We don’t mean “warming up your voice” but preparing the actual action of singing. Warm-up exercises for your body, breath and voice allow you to sensitize any particular muscle, check that your breathing is reliable and that the sound comes out freely. Which exercises do you recommend? Only a singing teacher can help you and suggest exercises that match your personal needs. One exercise can be good for a singer but harmful for another one.
– Eat wholesome food.
– Keep in good physical condition.
– Sleep at least eight hours per day.
– Avoid meals just before performances.
– Avoid sparkling drinks.
– Avoid alcohol and tobacco.
– Hydrate yourself! Drink, drink, drink… water, of course, and without moderation.
Always listen to your voice and your body… Take the smallest signs of fatigue seriously. Don’t bury your head in the sand while waiting for your voice to come back. That’s a common mistake among singers who are afraid to face reality.

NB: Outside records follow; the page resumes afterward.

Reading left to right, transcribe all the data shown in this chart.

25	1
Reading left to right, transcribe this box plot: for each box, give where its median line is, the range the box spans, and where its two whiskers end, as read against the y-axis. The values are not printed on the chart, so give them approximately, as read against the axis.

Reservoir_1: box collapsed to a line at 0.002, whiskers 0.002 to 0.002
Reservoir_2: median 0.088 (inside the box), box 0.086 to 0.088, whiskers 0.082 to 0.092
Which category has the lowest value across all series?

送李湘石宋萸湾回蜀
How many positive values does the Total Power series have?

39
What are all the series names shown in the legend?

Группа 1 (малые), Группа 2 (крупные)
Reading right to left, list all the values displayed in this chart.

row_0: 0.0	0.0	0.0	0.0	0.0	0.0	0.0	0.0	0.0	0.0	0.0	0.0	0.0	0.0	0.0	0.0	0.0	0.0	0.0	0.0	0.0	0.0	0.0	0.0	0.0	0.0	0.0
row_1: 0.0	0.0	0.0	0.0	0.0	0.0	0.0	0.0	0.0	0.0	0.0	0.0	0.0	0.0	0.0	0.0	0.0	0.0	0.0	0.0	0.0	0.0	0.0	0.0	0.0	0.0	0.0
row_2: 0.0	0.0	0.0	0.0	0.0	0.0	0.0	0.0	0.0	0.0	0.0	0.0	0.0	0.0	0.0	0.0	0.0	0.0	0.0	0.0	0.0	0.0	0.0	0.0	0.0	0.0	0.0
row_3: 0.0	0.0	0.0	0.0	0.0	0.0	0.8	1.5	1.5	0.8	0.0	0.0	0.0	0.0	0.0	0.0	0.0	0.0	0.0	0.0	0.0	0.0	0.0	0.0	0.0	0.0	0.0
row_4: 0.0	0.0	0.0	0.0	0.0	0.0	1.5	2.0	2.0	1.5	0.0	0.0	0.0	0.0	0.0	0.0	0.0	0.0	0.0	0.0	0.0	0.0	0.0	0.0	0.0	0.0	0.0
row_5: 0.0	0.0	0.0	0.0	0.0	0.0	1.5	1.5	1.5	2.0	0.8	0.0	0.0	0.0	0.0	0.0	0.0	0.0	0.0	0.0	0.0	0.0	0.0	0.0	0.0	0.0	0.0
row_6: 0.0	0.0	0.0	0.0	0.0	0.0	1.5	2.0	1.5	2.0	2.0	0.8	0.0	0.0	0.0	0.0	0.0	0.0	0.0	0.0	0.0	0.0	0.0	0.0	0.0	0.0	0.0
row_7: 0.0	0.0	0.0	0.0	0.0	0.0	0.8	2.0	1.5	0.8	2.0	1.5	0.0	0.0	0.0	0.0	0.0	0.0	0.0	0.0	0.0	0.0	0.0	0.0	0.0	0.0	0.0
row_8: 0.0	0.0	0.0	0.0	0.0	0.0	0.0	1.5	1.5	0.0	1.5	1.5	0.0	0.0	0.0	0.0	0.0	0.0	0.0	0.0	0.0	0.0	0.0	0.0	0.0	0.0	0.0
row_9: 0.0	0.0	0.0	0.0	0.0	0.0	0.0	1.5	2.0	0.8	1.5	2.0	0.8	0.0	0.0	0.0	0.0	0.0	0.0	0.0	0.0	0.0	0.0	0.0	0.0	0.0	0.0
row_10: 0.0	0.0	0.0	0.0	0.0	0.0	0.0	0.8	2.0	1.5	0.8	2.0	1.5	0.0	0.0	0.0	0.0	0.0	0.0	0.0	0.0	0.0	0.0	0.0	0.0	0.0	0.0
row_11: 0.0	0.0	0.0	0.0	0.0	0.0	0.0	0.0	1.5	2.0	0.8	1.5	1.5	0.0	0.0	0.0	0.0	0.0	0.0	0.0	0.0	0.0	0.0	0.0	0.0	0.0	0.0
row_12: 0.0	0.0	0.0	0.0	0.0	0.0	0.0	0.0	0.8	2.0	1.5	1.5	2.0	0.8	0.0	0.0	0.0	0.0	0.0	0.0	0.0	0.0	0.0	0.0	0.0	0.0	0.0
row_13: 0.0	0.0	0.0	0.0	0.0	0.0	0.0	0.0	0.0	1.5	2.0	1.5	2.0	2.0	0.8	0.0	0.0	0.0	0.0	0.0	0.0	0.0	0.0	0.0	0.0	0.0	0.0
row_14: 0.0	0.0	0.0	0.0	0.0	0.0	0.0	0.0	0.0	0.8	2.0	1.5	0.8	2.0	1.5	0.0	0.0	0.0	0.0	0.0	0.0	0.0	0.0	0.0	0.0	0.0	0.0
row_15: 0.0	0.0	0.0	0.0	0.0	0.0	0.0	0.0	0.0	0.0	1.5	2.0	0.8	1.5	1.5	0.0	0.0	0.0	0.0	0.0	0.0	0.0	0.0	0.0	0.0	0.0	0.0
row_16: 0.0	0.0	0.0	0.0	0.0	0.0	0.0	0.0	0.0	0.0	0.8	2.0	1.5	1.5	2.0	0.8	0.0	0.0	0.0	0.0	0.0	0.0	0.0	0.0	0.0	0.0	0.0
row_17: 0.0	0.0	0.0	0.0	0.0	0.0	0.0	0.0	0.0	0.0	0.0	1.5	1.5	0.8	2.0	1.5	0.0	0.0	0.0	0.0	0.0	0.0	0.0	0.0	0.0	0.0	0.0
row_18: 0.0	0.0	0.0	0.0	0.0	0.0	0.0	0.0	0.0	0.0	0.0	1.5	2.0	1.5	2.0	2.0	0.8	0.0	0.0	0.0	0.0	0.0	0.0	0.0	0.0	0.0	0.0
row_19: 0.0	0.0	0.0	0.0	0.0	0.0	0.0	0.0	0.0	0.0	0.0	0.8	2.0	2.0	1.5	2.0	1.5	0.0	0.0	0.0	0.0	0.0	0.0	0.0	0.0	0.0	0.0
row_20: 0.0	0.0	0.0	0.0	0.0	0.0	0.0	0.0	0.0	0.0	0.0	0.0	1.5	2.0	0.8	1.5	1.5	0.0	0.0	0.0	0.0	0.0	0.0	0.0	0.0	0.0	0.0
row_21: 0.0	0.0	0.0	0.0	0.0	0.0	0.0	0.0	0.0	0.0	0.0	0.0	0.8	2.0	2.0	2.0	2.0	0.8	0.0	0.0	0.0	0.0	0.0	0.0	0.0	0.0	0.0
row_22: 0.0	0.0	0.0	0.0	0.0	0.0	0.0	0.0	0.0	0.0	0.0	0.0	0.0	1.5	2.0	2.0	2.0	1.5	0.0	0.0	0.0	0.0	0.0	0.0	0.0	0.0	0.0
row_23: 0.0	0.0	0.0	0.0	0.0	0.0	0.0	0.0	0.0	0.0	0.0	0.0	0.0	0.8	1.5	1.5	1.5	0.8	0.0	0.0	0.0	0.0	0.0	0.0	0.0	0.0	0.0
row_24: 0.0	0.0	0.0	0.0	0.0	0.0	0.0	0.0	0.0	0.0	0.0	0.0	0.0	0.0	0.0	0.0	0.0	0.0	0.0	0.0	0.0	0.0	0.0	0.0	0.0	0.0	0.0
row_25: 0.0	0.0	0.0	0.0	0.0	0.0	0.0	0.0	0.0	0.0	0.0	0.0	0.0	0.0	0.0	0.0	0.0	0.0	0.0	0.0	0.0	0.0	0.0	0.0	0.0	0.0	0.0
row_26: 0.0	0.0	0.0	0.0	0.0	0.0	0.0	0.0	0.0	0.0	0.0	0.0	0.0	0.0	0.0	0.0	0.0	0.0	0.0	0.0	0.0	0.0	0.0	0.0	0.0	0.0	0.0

If your singing technique leaves a lot to be desired, you need help! Unless you settle for the perpetual state of losing your voice and waiting for it to come back again… until it doesn’t!
And don’t think these recommendations apply only to beginners. Even experienced singers need to check if their singing is still consistent. Within this context, a periodic visit to a qualified singing teacher is enough to control if your singing technique is fairly good so you can start a tour with one less worry.
Also think about visiting a audiologist or ENT specialist every two years. This medical check is painless and it will help reassure you about the health of your vocal cords. And you’ll get a free pic of them. :-)
I wish you all successful live gigs!
Stéphanie DUMOUCH, voice coach and “Voice Therapist.”